Learning through experience
For this to work, it had to feel real. The evidence pack mirrors our systems and templates. The scenario, a damp and mould complaint, reflects a pressing challenge in our sector. Common complaint themes are woven throughout. This authenticity is what makes the exercise powerful. It transforms abstract principles into tangible realities, sparking meaningful conversations and inspiring quick wins and long-term improvements. People don’t just learn what went wrong; they see how small decisions accumulate into significant consequences, and how ownership at every level can prevent those outcomes.
“When we make customer experience real for our colleagues, we make it matter”
So, what does this teach us?

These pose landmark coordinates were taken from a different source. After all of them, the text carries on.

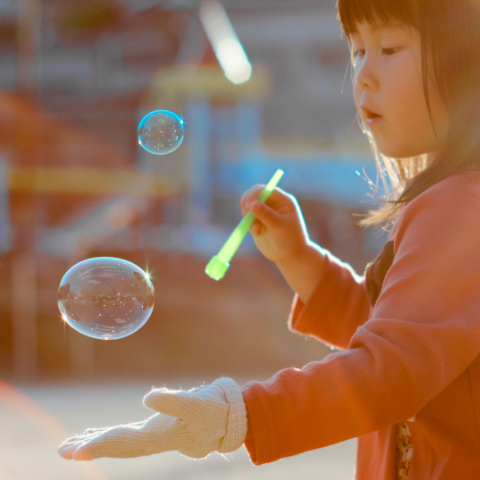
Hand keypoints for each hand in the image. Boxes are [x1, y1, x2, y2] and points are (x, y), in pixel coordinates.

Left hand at [58, 378, 246, 460]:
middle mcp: (153, 438)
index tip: (76, 452)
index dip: (100, 446)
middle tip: (62, 450)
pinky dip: (110, 435)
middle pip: (116, 446)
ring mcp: (154, 434)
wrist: (230, 418)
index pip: (124, 443)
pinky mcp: (158, 428)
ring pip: (120, 442)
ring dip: (96, 443)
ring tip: (72, 444)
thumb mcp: (196, 404)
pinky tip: (98, 433)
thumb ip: (173, 401)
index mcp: (159, 435)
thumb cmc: (215, 410)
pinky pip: (128, 435)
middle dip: (90, 448)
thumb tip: (146, 398)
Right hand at [240, 186, 309, 266]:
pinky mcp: (257, 222)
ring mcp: (264, 212)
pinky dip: (248, 224)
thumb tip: (252, 204)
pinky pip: (247, 218)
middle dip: (248, 201)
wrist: (289, 256)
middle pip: (255, 193)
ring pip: (249, 206)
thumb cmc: (289, 239)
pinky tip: (258, 233)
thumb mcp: (279, 225)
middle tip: (245, 212)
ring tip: (256, 229)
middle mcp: (273, 204)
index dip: (255, 194)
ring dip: (248, 215)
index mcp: (282, 200)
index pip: (266, 190)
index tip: (249, 204)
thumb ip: (266, 214)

It reinforces that leadership isn’t about hierarchy; it’s about influence. When colleagues see how their actions shape customer outcomes, they step into a leadership mindset. They take ownership. They lead from where they are.
It also shows that creativity drives engagement. By adapting a popular gaming concept, we engaged hundreds of colleagues for a fraction of the cost of traditional training. Creativity isn’t a luxury; it’s a leadership imperative.
Finally, it proves that people connect with stories, not slides. They learn through experience, not instruction. When we make the customer experience real, we make it matter, and that’s when culture shifts.
The bigger picture
The success of ‘The Trials of Mrs Tranter’ has rippled beyond GSA. After sharing the concept on LinkedIn, I was inundated with responses. I’ve since spoken to at least 20 housing associations and three have already adopted the approach.
We’re now harnessing the energy created by this exercise to drive broader improvements in customer experience at GSA. Mrs Tranter may be fictional, but her legacy is real. She’s helping us build a culture in which every colleague understands their role in delivering great outcomes.
For those of us in leadership roles, the challenge is clear: how do we create environments in which people feel connected to purpose? How do we turn values into behaviours and behaviours into habits?
The answer lies in experiences that resonate, conversations that matter and creativity that inspires. Leadership isn’t about telling people what to do; it’s about helping them see why it matters and giving them the tools to act. Sometimes, that tool looks like a policy. Sometimes, it looks like a game. What matters is the impact. The main lesson from this project is that when we make it real, we make it matter.
Steve Hayes is director of corporate affairs and communications at GreenSquareAccord (GSA), which provides affordable houses across the West Midlands and South West. GSA was a runner-up in the IoL Digital Leader Award 2025.